START Entries provided
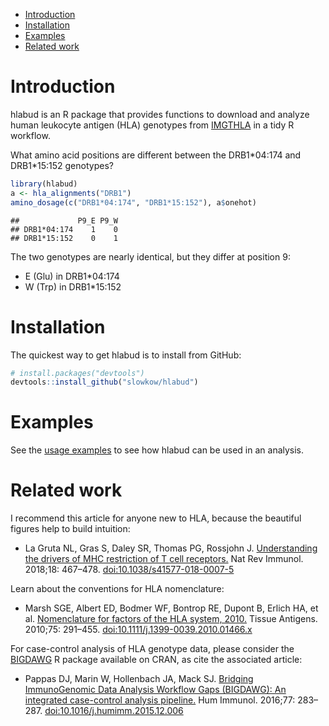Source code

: -   [Introduction](#introduction)
-   [Installation](#installation)
-   [Examples](#examples)
-   [Related work](#related-work)

Introduction
============

hlabud is an R package that provides functions to download and analyze
human leukocyte antigen (HLA) genotypes from
[IMGTHLA](https://github.com/ANHIG/IMGTHLA) in a tidy R workflow.

What amino acid positions are different between the DRB1\*04:174 and
DRB1\*15:152 genotypes?

``` r
library(hlabud)
a <- hla_alignments("DRB1")
amino_dosage(c("DRB1*04:174", "DRB1*15:152"), a$onehot)
```

    ##             P9_E P9_W
    ## DRB1*04:174    1    0
    ## DRB1*15:152    0    1

The two genotypes are nearly identical, but they differ at position 9:

-   E (Glu) in DRB1\*04:174
-   W (Trp) in DRB1\*15:152

Installation
============

The quickest way to get hlabud is to install from GitHub:

``` r
# install.packages("devtools")
devtools::install_github("slowkow/hlabud")
```

Examples
========

See the [usage examples](vignettes/examples.Rmd) to see how hlabud can
be used in an analysis.

Related work
============

I recommend this article for anyone new to HLA, because the beautiful
figures help to build intuition:

-   La Gruta NL, Gras S, Daley SR, Thomas PG, Rossjohn J. [Understanding
    the drivers of MHC restriction of T cell
    receptors.](https://www.ncbi.nlm.nih.gov/pubmed/29636542) Nat Rev
    Immunol. 2018;18: 467–478.
    <a href="doi:10.1038/s41577-018-0007-5" class="uri">doi:10.1038/s41577-018-0007-5</a>

Learn about the conventions for HLA nomenclature:

-   Marsh SGE, Albert ED, Bodmer WF, Bontrop RE, Dupont B, Erlich HA, et
    al. [Nomenclature for factors of the HLA
    system, 2010.](https://www.ncbi.nlm.nih.gov/pubmed/20356336) Tissue
    Antigens. 2010;75: 291–455.
    <a href="doi:10.1111/j.1399-0039.2010.01466.x" class="uri">doi:10.1111/j.1399-0039.2010.01466.x</a>

For case-control analysis of HLA genotype data, please consider the
[BIGDAWG](https://CRAN.R-project.org/package=BIGDAWG) R package
available on CRAN, as cite the associated article:

-   Pappas DJ, Marin W, Hollenbach JA, Mack SJ. [Bridging ImmunoGenomic
    Data Analysis Workflow Gaps (BIGDAWG): An integrated case-control
    analysis pipeline.](https://pubmed.ncbi.nlm.nih.gov/26708359) Hum
    Immunol. 2016;77: 283–287.
    <a href="doi:10.1016/j.humimm.2015.12.006" class="uri">doi:10.1016/j.humimm.2015.12.006</a>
END Entries provided
**Task objective**
In the records above, find the line containing "human leukocyte antigen (HLA) genotypes from" and output every line from the first through that one, exactly, omitting pictures.

**Answer section**
Source code

: -   [Introduction](#introduction)
-   [Installation](#installation)
-   [Examples](#examples)
-   [Related work](#related-work)

Introduction
============

hlabud is an R package that provides functions to download and analyze
human leukocyte antigen (HLA) genotypes from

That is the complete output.